(ТЕКСТ):
|---|
Это философски сублимированное прочтение совершается, однако, не “сверху вниз”, а снизу вверх, от текстового источника, от малейшего его словесного изгиба (“красавица мира” у Гоголя и “Пир” Платона), даже от пунктуационного штриха (неприметные запятая и тире между катренами “Города пышного…” как первотолчок к уяснению пушкинского “петербургского текста”). Вот удивительное качество разысканий Бочарова, превращающее их для меня в интеллектуально-художественное приключение.
А постоянный навык избегать окончательных выводов, оставляя все двери открытыми, провоцирует желание нечто за него и досказать. Был бы простор, я бы, кажется, нашла, что возразить и Романо Гвардини, и Аверинцеву, недовольным “неаутентичным”, так сказать, Христом из Ивановой поэмы и отдающим должное аргументам инквизитора. Бочаров не присоединяется к ним, но их и не оспаривает. В знакомой своей манере.
Тыняновский сборник. Выпуск 12. Десятые — Одиннадцатые — Двенадцатые Тыняновские чтения. Исследования. Материалы. [Редактор Е. А. Тоддес]. М., “Водолей Publishers”, 2006, 584 стр.
Новые “Чтения”, очередное чудом здравствующее детище М. О. Чудаковой и ее команды, посвящены памяти филолога и писателя Александра Павловича Чудакова, скоропостижно скончавшегося осенью 2005 года. Как всегда, в оглавлении обнаружим имена филологических гвардейцев — в их числе А. Немзера, Б. Гаспарова, Ю. Цивьяна, И. Сермана, Ю. Щеглова — с привлекательным разнообразием тем и подходов. Но я сейчас взялась за этот волюм ради раздела “In memoriam”, где опубликован дневник последнего года, который Александр Павлович вел с 1 января по 31 августа 2005-го и к которому примыкают фрагменты из семейного, но фактически поддерживавшегося усердием А. П. “Дневника дачной жизни” за тот же год. Неотделимы для меня от этой публикации и тезисы М. О. Чудаковой “О советском языке и словаре советизмов”, опубликованные чуть выше. Неотделимы не только потому, что замысел такого словаря был горячо поддержан А. П., но и в силу того исключительного места, какое образ и деятельность жены занимают в восхищенных записях Чудакова: “<…> женщина, которой, как кавалеру де Бюсси, незнакомо чувство страха” — вот только одна фраза на выбор.
|---|
(ПЕРЕЧЕНЬ ЗАПИСЕЙ):
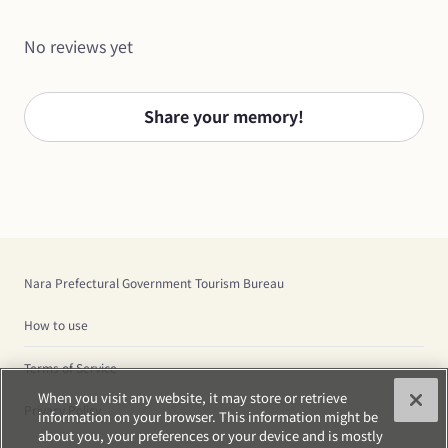
No reviews yet
Share your memory!
Nara Prefectural Government Tourism Bureau
How to use
Terms of Service
When you visit any website, it may store or retrieve
Privacy Policy
information on your browser. This information might be
about you, your preferences or your device and is mostly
|---|
(ЧТО СДЕЛАТЬ):
1. Продублируйте фрагмент текста от слов «А постоянный навык» до слов «2006, 584 стр.» включительно.
2. Представьте все строки записей в виде таблицы Markdown со столбцами «№» и «Строка», пропустив пустые строки. Изображения в ответ не включайте.
Текст и записи взяты из разных источников.

(ОТВЕТЫ К ЗАДАНИЯМ):
1.
А постоянный навык избегать окончательных выводов, оставляя все двери открытыми, провоцирует желание нечто за него и досказать. Был бы простор, я бы, кажется, нашла, что возразить и Романо Гвардини, и Аверинцеву, недовольным “неаутентичным”, так сказать, Христом из Ивановой поэмы и отдающим должное аргументам инквизитора. Бочаров не присоединяется к ним, но их и не оспаривает. В знакомой своей манере.
Тыняновский сборник. Выпуск 12. Десятые — Одиннадцатые — Двенадцатые Тыняновские чтения. Исследования. Материалы. [Редактор Е. А. Тоддес]. М., “Водолей Publishers”, 2006, 584 стр.

2.
| № | Строка |
|---|---|
| 1 | No reviews yet |
| 2 | Share your memory! |
| 3 | Nara Prefectural Government Tourism Bureau |
| 4 | How to use |
| 5 | Terms of Service |
| 6 | When you visit any website, it may store or retrieve |
| 7 | Privacy Policy |
| 8 | information on your browser. This information might be |
| 9 | about you, your preferences or your device and is mostly |